[Exercise brief] Reproduce, please, the line that holds "Accessories" and all later lines through the end of the entries below, exactly; omit pictures.

Extracted page text data:

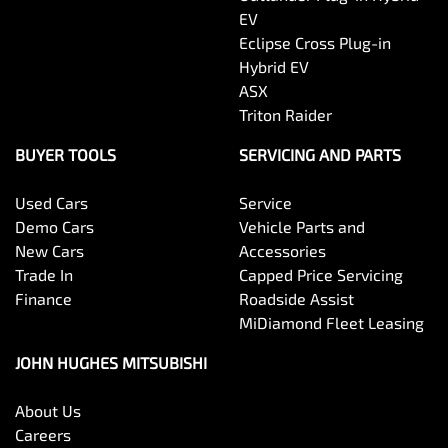
EV
Eclipse Cross Plug-in
Hybrid EV
ASX
Triton Raider
BUYER TOOLS
SERVICING AND PARTS
Used Cars
Service
Demo Cars
Vehicle Parts and
New Cars
Accessories
Trade In
Capped Price Servicing
Finance
Roadside Assist
MiDiamond Fleet Leasing
JOHN HUGHES MITSUBISHI
About Us
Careers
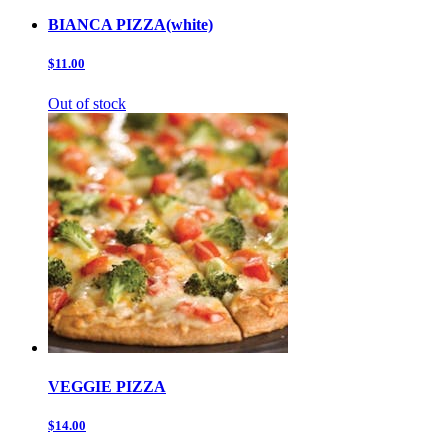
BIANCA PIZZA(white)
$11.00
Out of stock
VEGGIE PIZZA
$14.00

[Written response]
Accessories
Trade In
Capped Price Servicing
Finance
Roadside Assist
MiDiamond Fleet Leasing
JOHN HUGHES MITSUBISHI
About Us
Careers
BIANCA PIZZA(white)
$11.00
Out of stock
VEGGIE PIZZA
$14.00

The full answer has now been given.